Lumley was to meet a traitor’s death at Tyburn on 2 June 1537.13 Lord Lumley’s estates were eventually settled upon his grandson, John Lumley, 1st Baron Lumley (c. 1533–1609), a committed Catholic and the son and heir of George. John became involved in the intrigues of Mary, Queen of Scots and the Ridolfi plot and was imprisoned for over a year from 1571. He eventually died in 1609 and was buried at night – probably with Catholic rites.14 It is interesting to observe that the Lumleys obviously retained Catholic sympathies from the time of the Pilgrimage until at least 1609 – some seventy-three years later.

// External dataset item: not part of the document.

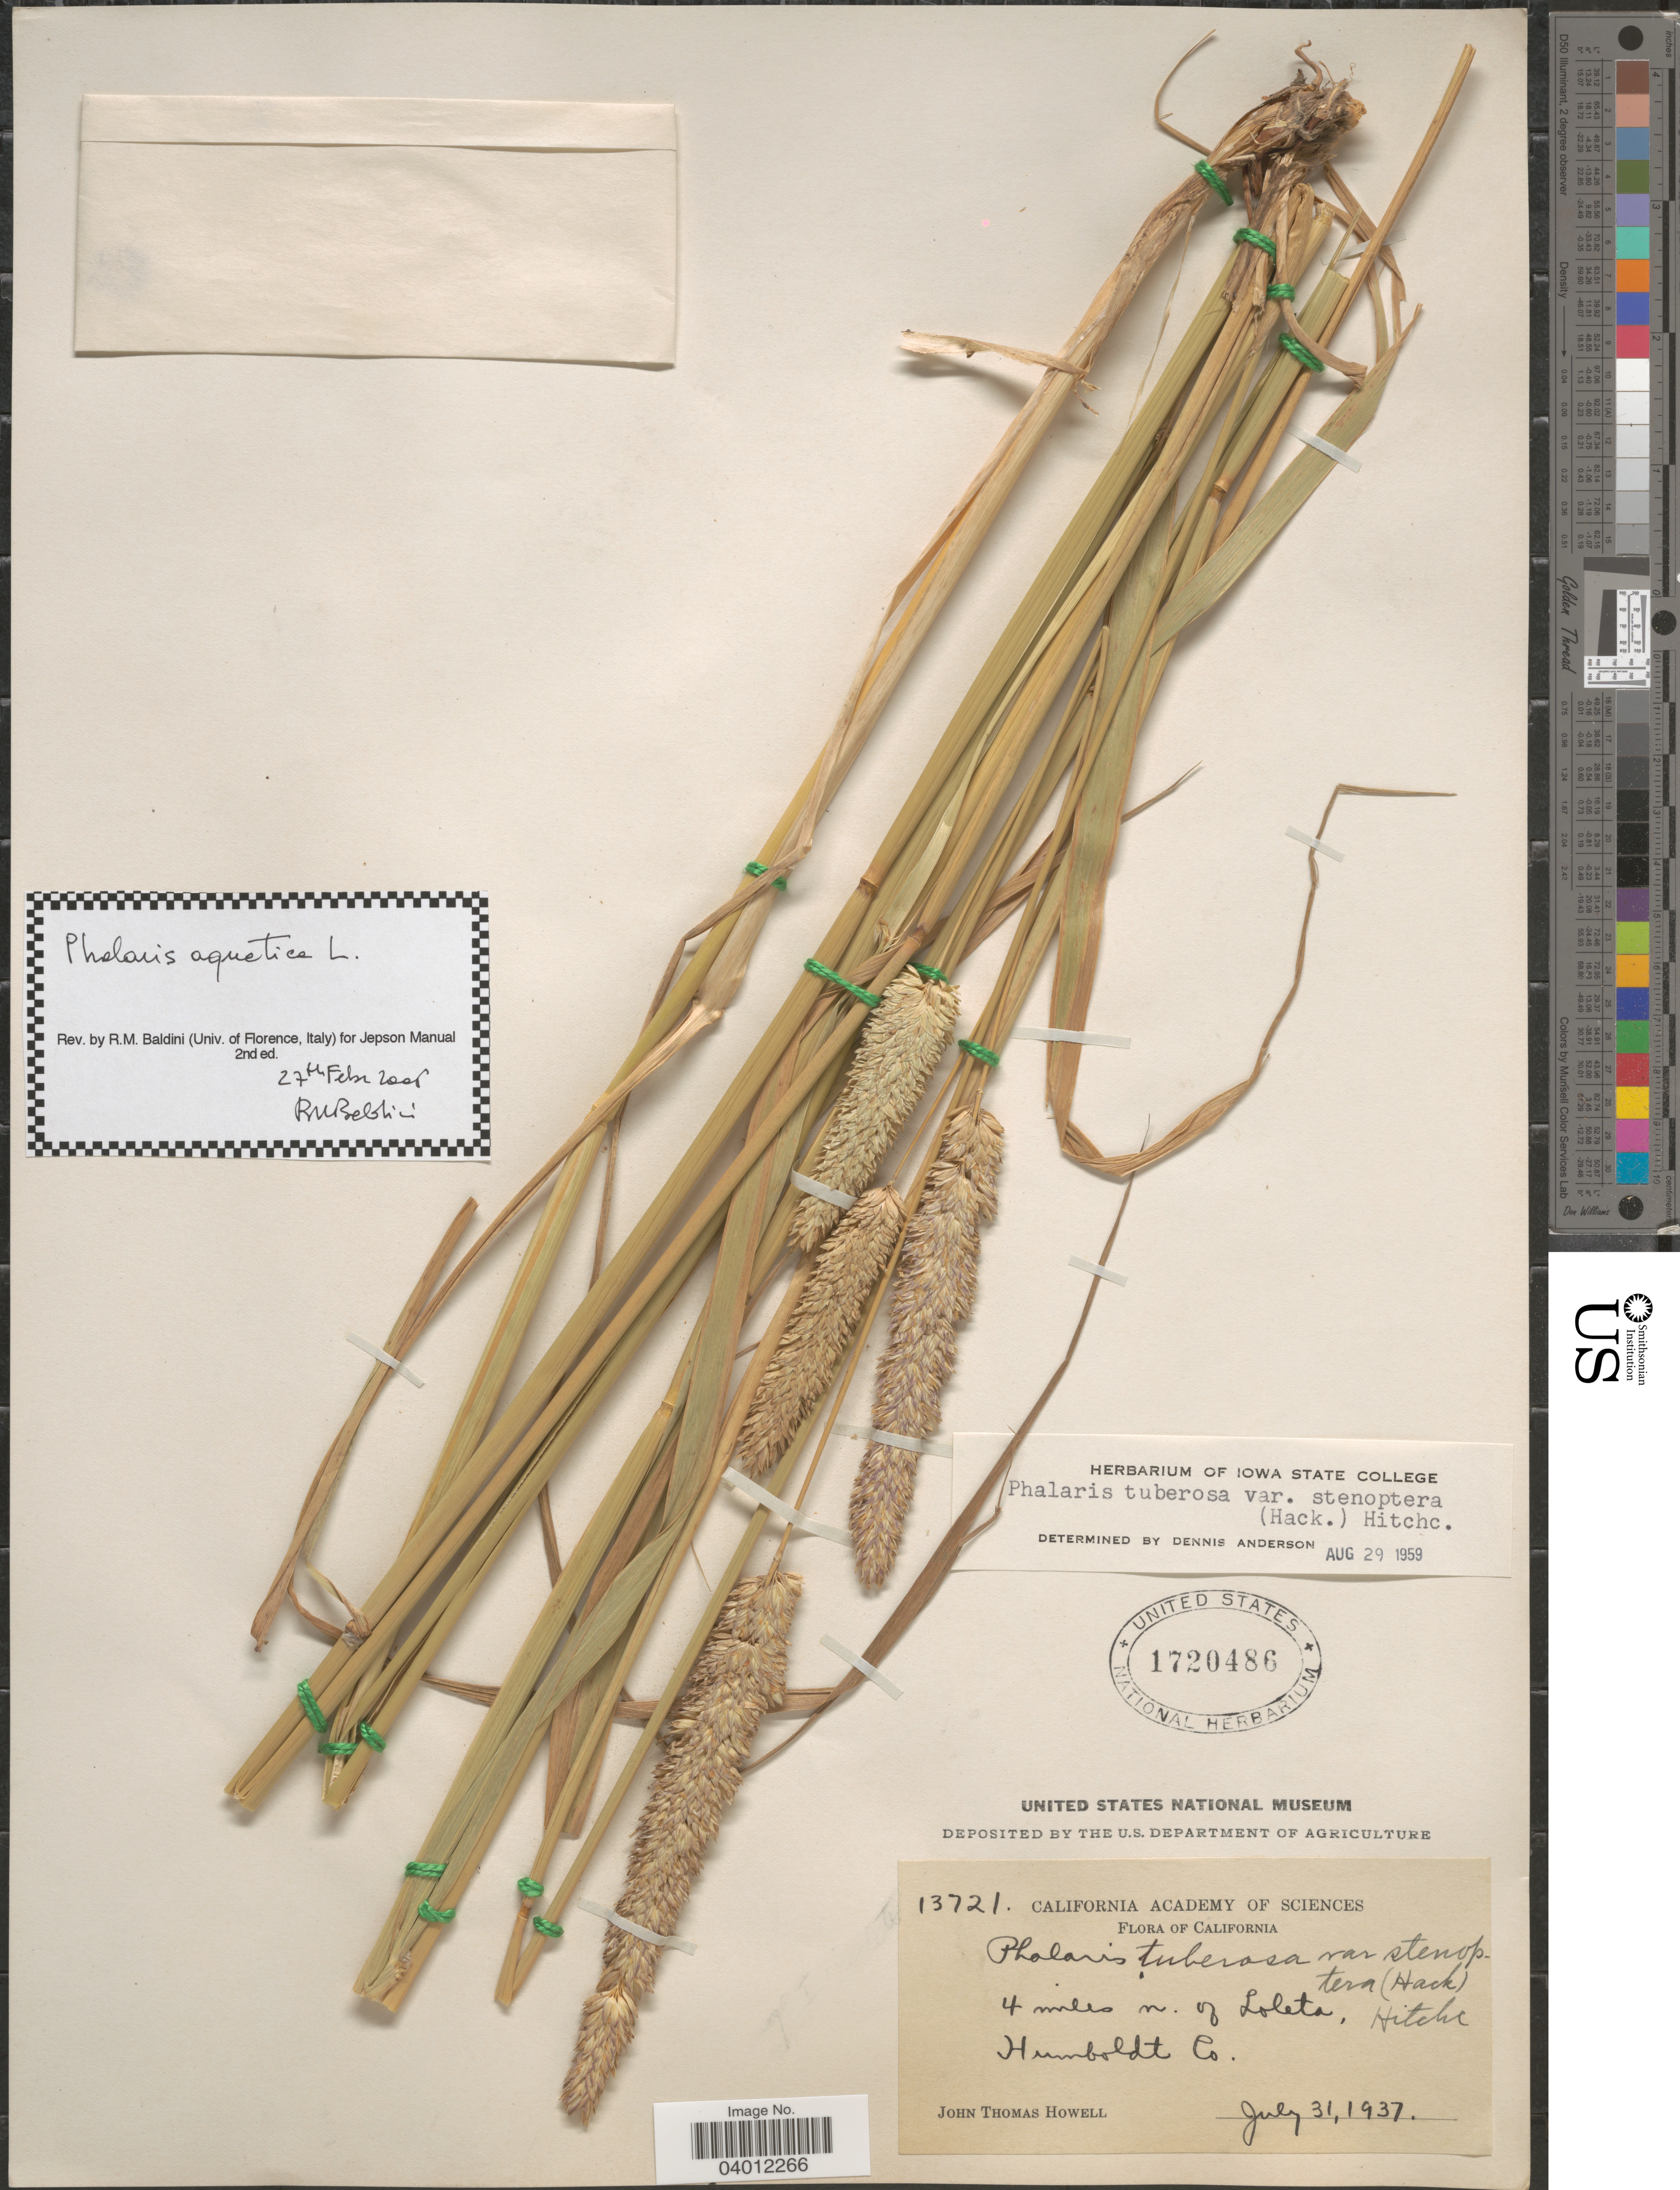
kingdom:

Sir John Bulmer was executed at Tyburn by 8 July 1537. Bulmer was obviously a gentry rebel leader and it is illuminating that both Sir Robert Bowes and Sir Thomas Tempest, his former fellow rebels, escorted him (among others) to London for interrogation. By May, Bowes and Tempest were appointed to a special commission at York to indict rebels including Darcy, Aske and Robert Constable. This was, as Christine Newman has argued, the government’s way of achieving the ‘ultimate show of loyalty from reconciled rebels’ – forcing them to condemn their fellow conspirators.15 Sir John’s son, Ralph, was his heir and re
mained loyal to the Crown until his death in 1558.16
Sir Stephen Hamerton and Nicholas Tempest were found guilty of having been involved in the renewed revolts in 1537. As such, both were guilty of treason. They thus met their fate and were executed at Tyburn on 8 July 1537.17 Nicholas Tempest (younger brother of Sir Thomas) had a son called Richard, according to The Visitation of Yorkshire in the Years 1563 and 1564, and an Elizabethan hand confirms that Nicholas was attainted with Sir Stephen Handlon in 1537. Sir Stephen Hamerton, son and heir of John Hamerton, was married to a daughter of Ralph Bigod but no issue is recorded. He was survived by his brother, Richard, who was in turn succeeded by his son, John.18
The link between retribution and reward needs to be examined and it will be revealed how former Pilgrims demonstrated their loyalty by prosecuting their erstwhile allies. The poachers had effectively turned gamekeepers. Firstly, the careers of two men who had been prominent figures in the Pilgrimage of Grace, sworn by the rebels and the bearers of their petitions to the king, Sir Ralph Ellerker and Sir Robert Bowes, will be considered. Both managed successfully to rehabilitate themselves and consequently furthered their careers and finances. How did they achieve this?
On the same day that a general pardon was issued to Lord Darcy (18 January 1537), Robert Aske advised the king that the commons were ‘wildly’ disposed to new commotions and that Francis Bigod was assembling and swearing the commons, although he had not yet taken Scarborough Castle. The following day saw Sir Ralph Ellerker advising Henry that he hoped to meet with Bigod that day. However, Ellerker had to inform Henry on 20 January that he could not confirm what had happened to Bigod or Lumley, but he had sent out spies.19 By 23 January, Ellerker was one of the examiners into Hallam’s rebellion at Hull, and Henry was expressing his gratitude to both him and his father for their conduct in the pursuit of Bigod a couple of days later.20
It is quite remarkable that this erstwhile Pilgrim should have been endeavouring to establish the whereabouts of Bigod approximately six weeks after the December pardon. Ellerker’s transformation was so rapid and complete that he was able to deploy spies in the hunt to apprehend Bigod and Lumley in the service of the Crown. To underline his new-found loyalty and commitment to Henry, he was playing the role of examiner into Hallam’s conduct before the first month of 1537 was even out.